1. UK rules: third-party deposits are not allowed
Under the UK Gambling Commission Licence Conditions and Codes of Practice (LCCP):
Gambling operators must not accept third-party funding
Deposits must come from a payment method in the account holder’s own name
Operators must have effective systems and controls to:
prevent third-party deposits, and
identify and stop them when they occur
This isn’t optional or “best practice” — it’s a licensing requirement.
2. When the gambling company is at fault
A gambling company can be held responsible where:
✔ Repeated third-party deposits were accepted
One-off errors are treated differently.
Months of deposits = system failure, not customer error alone.

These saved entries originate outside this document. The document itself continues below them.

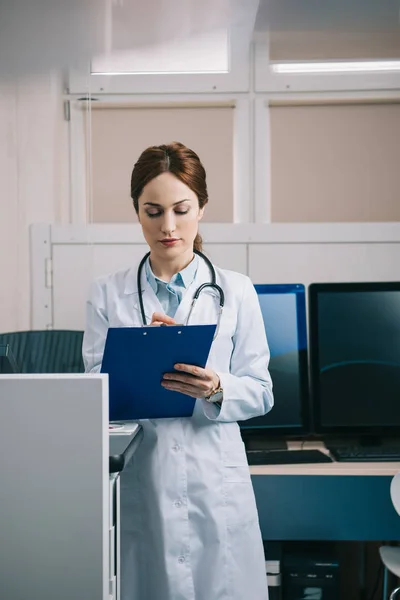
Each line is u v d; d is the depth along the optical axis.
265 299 2.23
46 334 2.18
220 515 1.56
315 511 2.05
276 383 2.22
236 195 2.54
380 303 2.25
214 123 2.52
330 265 2.45
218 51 2.28
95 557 1.16
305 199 2.55
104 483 1.16
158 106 2.51
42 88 2.13
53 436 1.16
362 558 2.51
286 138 2.53
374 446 2.22
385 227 2.43
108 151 2.52
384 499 2.04
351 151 2.53
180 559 1.55
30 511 1.16
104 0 1.71
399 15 2.05
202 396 1.48
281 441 2.30
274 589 2.08
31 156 2.18
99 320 1.71
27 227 2.27
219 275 1.74
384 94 2.47
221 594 1.54
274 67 2.48
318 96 2.49
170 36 2.00
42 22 1.82
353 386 2.24
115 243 2.39
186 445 1.59
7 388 1.16
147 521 1.57
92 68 2.30
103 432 1.15
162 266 1.69
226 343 1.66
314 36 2.35
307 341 2.34
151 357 1.39
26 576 1.17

✔ The card or bank account name did not match the account holder
If the operator accepted funds knowing (or where they reasonably should have known) the names didn’t match, that is a procedural breach.
✔ No intervention, questioning, or suspension occurred
Failure to:
request proof of ownership,
block the payment method, or
freeze the account
shows lack of adequate controls.
✔ The operator only acted after being told
Closing or blocking the account after notification does not cure the earlier breach.
3. Where responsibility can be shared
Yes — the depositor can bear some responsibility, particularly if they knowingly:
used someone else’s gambling account,
bypassed controls (e.g. GAMSTOP / Gamban),
breached the operator’s terms.
However, shared responsibility does not remove the operator’s regulatory duties.
UK adjudicators (including IBAS) often assess:
who was best placed to prevent the breach
whether the operator profited from a rule violation they failed to stop
Repeated acceptance shifts weight towards operator fault.
4. Can operators keep the losses?
This is the key dispute point.
Where an operator:
breached LCCP by accepting third-party funds, and
benefited financially from those deposits,
there is a strong argument that:
they should not retain the benefit of an unlawful process, and
full or partial redress (net-zeroing) is appropriate.
This is not about “winning back gambling losses” —
it’s about money accepted via a prohibited payment method.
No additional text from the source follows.